On Christmas Eve, my FH and I told my FMIL that we are not inviting children to our wedding in August. She FLIPPED out on both of us. Screamed at us, pointed her finger in my face, called me selfish, that I have no regard for other people and am not being politically correct. I excused myself from the room before I said anything I would regret. My FH stuck to our guns and told her no. She dropped the issue for now, but I know it's still going to be a battle. Also on Christmas Eve she told me I was basically ruining her Christmas because they rearranged Christmas to accommodate me because I had to work on Christmas. I work nights in labor and delivery at a hospital. Babies still want to be born on Christmas. I had told her multiple times before this to have Christmas without me so she could have more time with my FH and his brother, who lives out of town. She declined every time. But then told me I was the reason she barely got to see her sons this Christmas. Then, on the 26th, she got very excited that I am going dress shopping on the 31st and invited herself. Okay. Fine. Come dress shopping. Tonight, she calls me AT WORK to talk to me about the guest list. She already has double the amount of people we told her she could invite and she wants to invite more. We have changed our venue to accommodate all the people she wants to invite. All I could think of was I am at work! I am delivering babies! This is not appropriate! My FH is being very supportive and great at presenting a united front to his mother. She is way over stepping her bounds. And everyone tells me "its YOUR wedding!" but that is easier said than done in practice.

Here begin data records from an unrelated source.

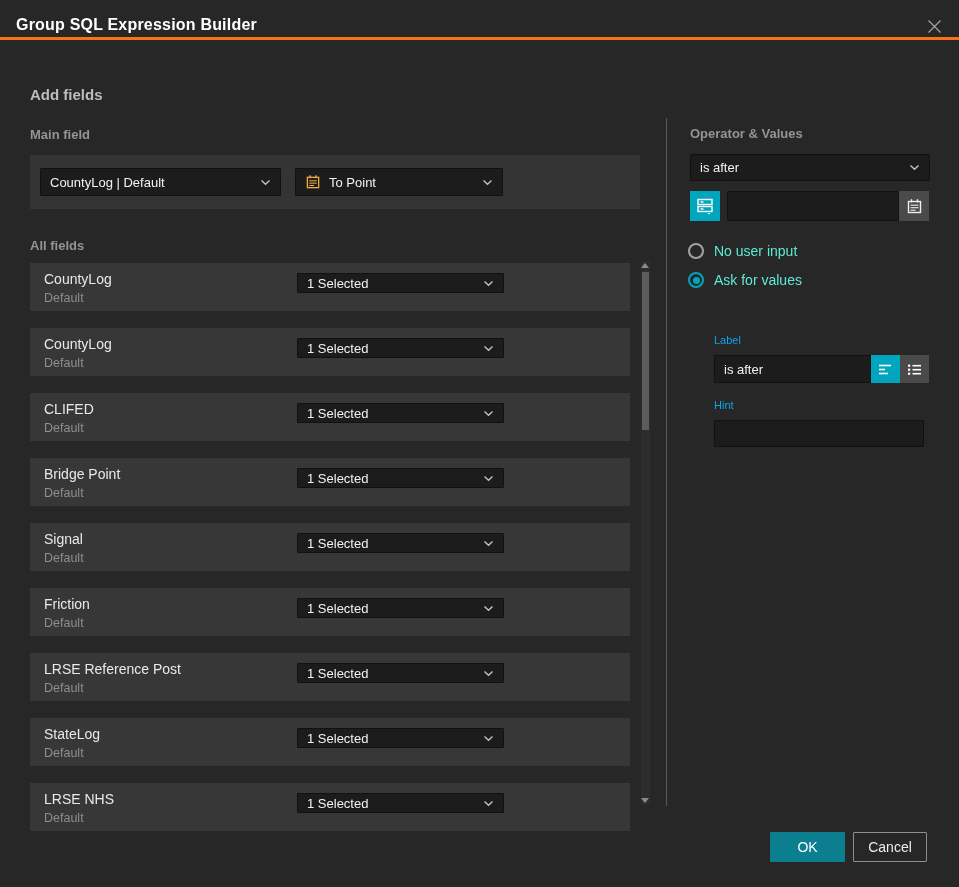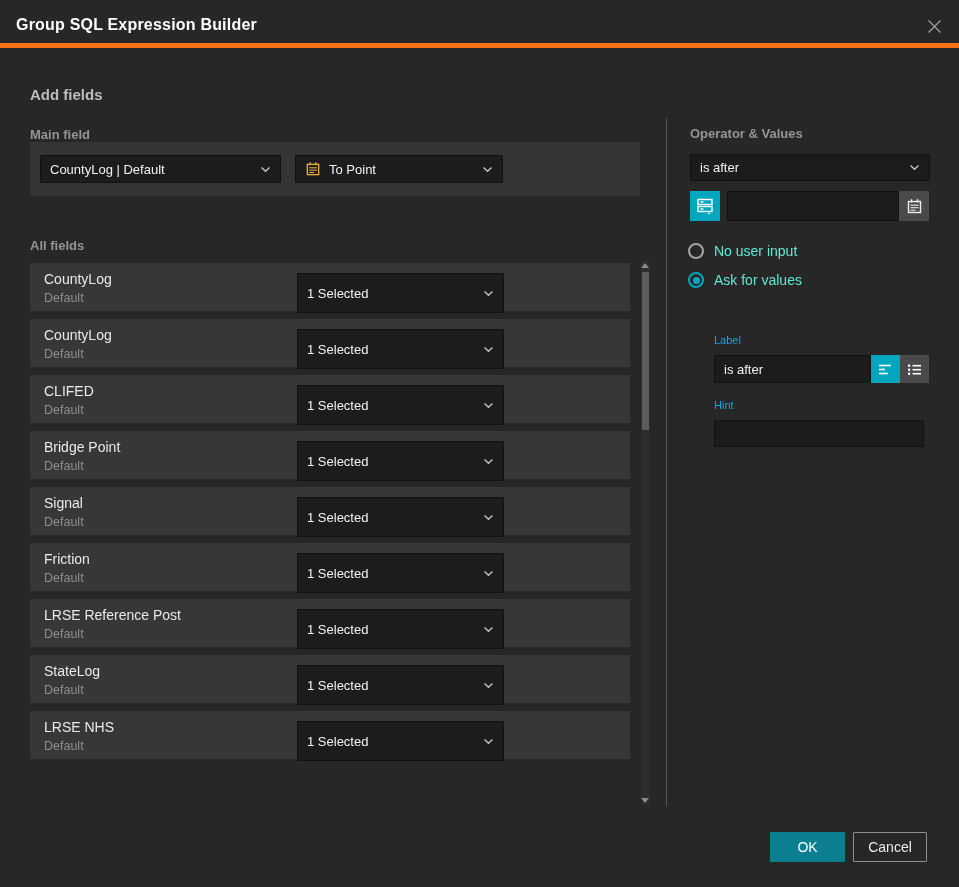--- a/index.html
+++ b/index.html
@@ -1,49 +1,49 @@
 <!DOCTYPE html>
 <html style="--accent: #00a6bd; --btn-teal: #0a8496; --ok: #0b7f90;"><head>
 <meta charset="utf-8">
 <style>
   html,body{margin:0;padding:0;background:#1a1a1a;}
   .dialog{
     position:relative;width:959px;height:887px;background:#272727;
     font-family:"Liberation Sans",sans-serif;overflow:hidden;
   }
   
-  .title-bar{position:absolute;left:0;top:0;width:100%;height:48px;border-bottom:5px solid #f97316;box-sizing:border-box;}
+  .title-bar{position:absolute;left:0;top:0;width:100%;height:40px;border-bottom:3px solid #f97316;box-sizing:border-box;}
   .dialog-title{position:absolute;left:16px;top:16px;font-size:16px;font-weight:bold;color:#ffffff;letter-spacing:.2px;}
   .close-btn{position:absolute;right:15px;top:16px;width:20px;height:20px;cursor:pointer;display:flex;align-items:center;justify-content:center;}
   
   .heading{position:absolute;color:#bdbdbd;font-size:15px;font-weight:bold;}
   .subheading{position:absolute;color:#949494;font-size:13px;font-weight:bold;}
   .caption{position:absolute;color:#0ea5e9;font-size:11px;}
   
   .select{
     background:#1c1c1c;border:1px solid #111;box-sizing:border-box;color:#f2f2f2;
     font-size:13px;display:flex;align-items:center;padding:0 9px;cursor:pointer;border-radius:1px;
   }
   .sel-text{white-space:nowrap;overflow:hidden;}
   .chev{margin-left:auto;display:flex;align-items:center;}
   .cal-ic{display:flex;align-items:center;margin-right:8px;}
   .tinput{
     position:absolute;background:#1c1c1c;border:1px solid #111;box-sizing:border-box;color:#f2f2f2;
     font-size:13px;padding:0 9px;font-family:"Liberation Sans",sans-serif;border-radius:1px;outline:none;
   }
   
-  .main-field-box{position:absolute;left:30px;top:142px;width:610px;height:54px;background:#343434;}
+  .main-field-box{position:absolute;left:30px;top:155px;width:610px;height:54px;background:#343434;}
   .main-field-select{position:absolute;left:10px;top:13px;width:241px;height:28px;}
   .date-mode-select{position:absolute;left:265px;top:13px;width:208px;height:28px;}
   
   .fields-list{position:absolute;left:30px;top:263px;width:600px;}
-  .field-row{position:relative;height:48px;margin-bottom:8px;background:#373737;}
+  .field-row{position:relative;height:48px;margin-bottom:17px;background:#373737;}
   .fr-name{position:absolute;left:14px;top:8px;font-size:14px;color:#e9e9e9;}
   .fr-sub{position:absolute;left:14px;top:28px;font-size:12.5px;color:#8f8f8f;}
-  .fr-select{position:absolute;left:267px;top:10px;width:207px;height:40px;}
+  .fr-select{position:absolute;left:267px;top:10px;width:207px;height:20px;}
   
   .scrollbar{position:absolute;left:641px;top:261px;width:9px;height:544px;background:#2d2d2d;}
   .sb-arrow{position:absolute;left:0;width:0;height:0;border-left:4.5px solid transparent;border-right:4.5px solid transparent;}
   .sb-up{top:2px;border-bottom:5px solid #8c8c8c;}
   .sb-down{bottom:2px;border-top:5px solid #8c8c8c;}
   .sb-thumb{position:absolute;left:1px;top:11px;width:7px;height:158px;background:#5c5c5c;cursor:grab;}
   .v-divider{position:absolute;left:666px;top:118px;width:1px;height:688px;background:#585858;}
   
   .op-label{left:690px;top:126px;}
   .operator-select{position:absolute;left:690px;top:154px;width:240px;height:27px;}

My own mother lives out of state and is being great. She is helping as much as she can but being very respectful of our ideas and feelings.
My MOH has said she's got my back when dress shopping, if my FMIL starts anything she said she will handle it.
Basically Chrstmas Eve I was bawling my eyes out and my FH really came through for me. And now my FMIL is going on like nothing has happened and that her treatment of me is totally acceptable. I'm not sure what to do. I can't handle 7 more months like this. Any advice would be great.